Shiye lehnte den Kopf an das fremde Bett, vor dem er auf dem beheizten Metallboden des Quartiers saß. Der Beta hatte ihm zwar erlaubt, sich hinzulegen und in die Felle zu kuscheln – dessen Worte, begleitet von einem frechen Augenzwinkern – aber er traute dem Frieden nicht so recht. Wieso behandelte der Kenmerer ihn so zuvorkommend? Und was hatte der spielerische Biss zu bedeuten, mit dem der Leopard Inola aus dem Konzept gebracht hatte?
Er fuhr sich über die empfindliche Stelle am Halsansatz, erinnerte sich an den heißen Atem des Betas. An dessen festen Griff um seinen Bauch. Der durchtrainierte Körper an seinem Rücken. Der verlockende Geruch, der ihm in die Nase gestiegen war. Ein Schnurren hallte durch den Raum, wurde von den metallenen Wänden zurückgeworfen. Shiyes Augen weiteten sich. Schwärmte er für einen Feind? Das durfte nicht passieren!

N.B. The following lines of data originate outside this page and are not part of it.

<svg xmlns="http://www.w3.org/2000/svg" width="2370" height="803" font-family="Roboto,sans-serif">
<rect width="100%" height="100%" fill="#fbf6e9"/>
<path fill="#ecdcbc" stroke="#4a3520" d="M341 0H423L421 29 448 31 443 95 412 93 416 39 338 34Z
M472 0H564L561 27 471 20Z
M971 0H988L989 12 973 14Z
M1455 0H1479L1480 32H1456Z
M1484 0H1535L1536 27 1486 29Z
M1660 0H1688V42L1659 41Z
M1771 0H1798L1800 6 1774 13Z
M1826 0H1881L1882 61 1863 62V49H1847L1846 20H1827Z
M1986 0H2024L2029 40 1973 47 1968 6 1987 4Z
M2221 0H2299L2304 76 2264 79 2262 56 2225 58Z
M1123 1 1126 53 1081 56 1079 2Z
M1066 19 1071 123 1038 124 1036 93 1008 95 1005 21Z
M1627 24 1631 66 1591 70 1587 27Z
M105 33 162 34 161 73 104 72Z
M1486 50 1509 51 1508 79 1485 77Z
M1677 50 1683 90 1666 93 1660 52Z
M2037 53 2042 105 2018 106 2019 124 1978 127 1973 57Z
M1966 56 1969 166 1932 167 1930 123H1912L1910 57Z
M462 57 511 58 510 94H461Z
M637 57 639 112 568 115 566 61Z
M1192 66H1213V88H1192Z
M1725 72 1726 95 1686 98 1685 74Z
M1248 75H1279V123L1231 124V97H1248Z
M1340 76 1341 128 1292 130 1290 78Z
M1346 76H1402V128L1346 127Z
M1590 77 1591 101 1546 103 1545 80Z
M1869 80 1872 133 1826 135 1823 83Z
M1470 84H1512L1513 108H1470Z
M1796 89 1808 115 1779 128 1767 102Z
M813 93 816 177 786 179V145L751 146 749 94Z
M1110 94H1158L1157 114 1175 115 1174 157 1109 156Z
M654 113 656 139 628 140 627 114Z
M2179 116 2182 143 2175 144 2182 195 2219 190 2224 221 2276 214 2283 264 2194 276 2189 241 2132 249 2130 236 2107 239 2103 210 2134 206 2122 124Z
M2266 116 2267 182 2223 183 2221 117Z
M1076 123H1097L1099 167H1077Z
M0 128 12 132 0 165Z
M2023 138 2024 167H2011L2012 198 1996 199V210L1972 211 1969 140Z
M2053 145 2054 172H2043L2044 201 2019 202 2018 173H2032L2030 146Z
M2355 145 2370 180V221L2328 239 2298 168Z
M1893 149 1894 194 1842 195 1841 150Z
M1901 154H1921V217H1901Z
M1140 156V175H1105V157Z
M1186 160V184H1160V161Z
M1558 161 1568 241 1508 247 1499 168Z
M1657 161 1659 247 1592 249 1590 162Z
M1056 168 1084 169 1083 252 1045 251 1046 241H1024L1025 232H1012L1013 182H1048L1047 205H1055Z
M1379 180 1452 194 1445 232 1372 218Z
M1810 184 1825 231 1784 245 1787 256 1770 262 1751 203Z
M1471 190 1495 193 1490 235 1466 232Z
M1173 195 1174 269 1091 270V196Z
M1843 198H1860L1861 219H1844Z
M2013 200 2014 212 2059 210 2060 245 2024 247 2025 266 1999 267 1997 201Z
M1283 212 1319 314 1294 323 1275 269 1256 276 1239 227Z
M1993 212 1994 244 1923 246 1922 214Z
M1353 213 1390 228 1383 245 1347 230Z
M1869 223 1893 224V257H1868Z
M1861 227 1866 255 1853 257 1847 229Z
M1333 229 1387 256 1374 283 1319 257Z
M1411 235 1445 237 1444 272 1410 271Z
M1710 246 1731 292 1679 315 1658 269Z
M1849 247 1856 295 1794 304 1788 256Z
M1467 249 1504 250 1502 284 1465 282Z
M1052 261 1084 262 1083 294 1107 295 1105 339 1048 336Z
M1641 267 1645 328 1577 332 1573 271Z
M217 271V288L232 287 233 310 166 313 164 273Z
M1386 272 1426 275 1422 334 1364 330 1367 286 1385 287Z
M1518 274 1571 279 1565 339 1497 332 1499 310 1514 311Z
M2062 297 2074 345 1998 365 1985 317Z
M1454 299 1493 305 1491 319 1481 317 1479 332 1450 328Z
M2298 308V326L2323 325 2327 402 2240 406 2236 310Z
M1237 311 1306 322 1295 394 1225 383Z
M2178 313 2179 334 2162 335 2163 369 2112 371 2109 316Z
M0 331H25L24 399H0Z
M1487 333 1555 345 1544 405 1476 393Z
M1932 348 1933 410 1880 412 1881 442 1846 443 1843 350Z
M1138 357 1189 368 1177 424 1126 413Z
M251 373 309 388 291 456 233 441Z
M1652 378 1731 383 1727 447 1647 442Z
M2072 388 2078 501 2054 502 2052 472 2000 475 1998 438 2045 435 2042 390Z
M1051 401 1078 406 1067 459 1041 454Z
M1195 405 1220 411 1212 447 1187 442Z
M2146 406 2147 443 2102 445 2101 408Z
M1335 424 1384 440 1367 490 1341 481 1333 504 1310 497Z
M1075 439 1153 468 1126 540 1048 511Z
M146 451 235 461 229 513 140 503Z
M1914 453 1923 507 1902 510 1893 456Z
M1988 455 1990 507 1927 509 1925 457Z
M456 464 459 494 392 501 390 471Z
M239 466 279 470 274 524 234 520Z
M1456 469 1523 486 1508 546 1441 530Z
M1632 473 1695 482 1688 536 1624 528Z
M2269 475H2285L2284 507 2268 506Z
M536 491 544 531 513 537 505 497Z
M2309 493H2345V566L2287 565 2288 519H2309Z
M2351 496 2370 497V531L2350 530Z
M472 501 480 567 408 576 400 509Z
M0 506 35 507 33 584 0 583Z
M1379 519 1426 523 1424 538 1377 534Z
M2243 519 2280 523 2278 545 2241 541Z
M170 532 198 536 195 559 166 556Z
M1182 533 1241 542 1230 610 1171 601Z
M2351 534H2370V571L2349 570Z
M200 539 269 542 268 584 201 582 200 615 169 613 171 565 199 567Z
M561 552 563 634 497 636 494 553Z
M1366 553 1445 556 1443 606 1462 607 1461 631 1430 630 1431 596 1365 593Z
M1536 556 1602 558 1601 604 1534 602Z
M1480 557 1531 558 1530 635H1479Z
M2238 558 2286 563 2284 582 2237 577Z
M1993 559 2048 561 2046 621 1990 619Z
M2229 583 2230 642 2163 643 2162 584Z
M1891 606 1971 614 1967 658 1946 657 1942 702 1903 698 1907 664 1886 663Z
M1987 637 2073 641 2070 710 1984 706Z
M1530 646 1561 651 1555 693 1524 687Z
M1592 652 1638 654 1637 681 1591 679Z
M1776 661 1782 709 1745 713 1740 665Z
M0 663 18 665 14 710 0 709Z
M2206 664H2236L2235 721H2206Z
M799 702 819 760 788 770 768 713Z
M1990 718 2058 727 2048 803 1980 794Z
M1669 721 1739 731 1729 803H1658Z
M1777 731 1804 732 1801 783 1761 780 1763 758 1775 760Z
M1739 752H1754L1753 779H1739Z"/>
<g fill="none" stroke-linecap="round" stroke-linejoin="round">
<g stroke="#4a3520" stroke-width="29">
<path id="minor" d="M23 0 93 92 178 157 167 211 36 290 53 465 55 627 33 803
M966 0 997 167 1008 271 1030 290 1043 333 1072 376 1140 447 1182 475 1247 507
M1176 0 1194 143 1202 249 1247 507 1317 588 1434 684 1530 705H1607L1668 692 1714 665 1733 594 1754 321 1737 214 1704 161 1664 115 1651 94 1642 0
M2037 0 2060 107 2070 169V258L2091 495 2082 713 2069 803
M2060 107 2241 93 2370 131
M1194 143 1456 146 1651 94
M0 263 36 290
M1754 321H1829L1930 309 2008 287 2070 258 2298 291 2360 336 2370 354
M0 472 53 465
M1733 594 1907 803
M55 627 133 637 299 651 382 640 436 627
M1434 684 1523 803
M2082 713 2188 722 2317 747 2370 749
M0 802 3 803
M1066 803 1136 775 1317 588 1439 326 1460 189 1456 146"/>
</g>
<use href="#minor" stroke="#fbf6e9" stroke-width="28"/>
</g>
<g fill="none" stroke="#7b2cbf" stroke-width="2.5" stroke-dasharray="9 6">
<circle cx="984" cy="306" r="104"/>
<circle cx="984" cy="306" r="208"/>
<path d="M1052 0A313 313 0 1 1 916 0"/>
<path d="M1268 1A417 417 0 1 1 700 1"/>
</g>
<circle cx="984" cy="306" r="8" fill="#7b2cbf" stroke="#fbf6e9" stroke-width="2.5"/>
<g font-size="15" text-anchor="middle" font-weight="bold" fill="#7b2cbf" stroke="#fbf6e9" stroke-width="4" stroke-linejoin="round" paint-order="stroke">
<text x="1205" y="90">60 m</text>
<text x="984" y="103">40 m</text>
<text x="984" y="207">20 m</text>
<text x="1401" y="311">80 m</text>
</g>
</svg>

Der Basterianer ließ den Blick durch das Quartier des Betas gleiten. Auf einem einzelnen Regalbrett standen altertümlich aussehende Bücher mit braunem Ledereinband. Shiye rappelte sich vom Boden auf und betrachtete die Buchrücken. Die Buchtitel waren auf Abedju geschrieben, der weithin bekannten Kunstsprache, die von den Völkern der Galaxie zur Verständigung genutzt wurde. Ein Titel weckte seine Neugierde. Geschichte der Kenmerer. Ob er darin etwas Brauchbares fand, das ihm und Inola zur Flucht verhalf? Er zog das Büchlein vorsichtig heraus und setzte sich zurück auf seinen Platz, den Rücken gegen das angenehm riechende Bett des Betas gelehnt. Er schlug es auf und fing an, zu lesen.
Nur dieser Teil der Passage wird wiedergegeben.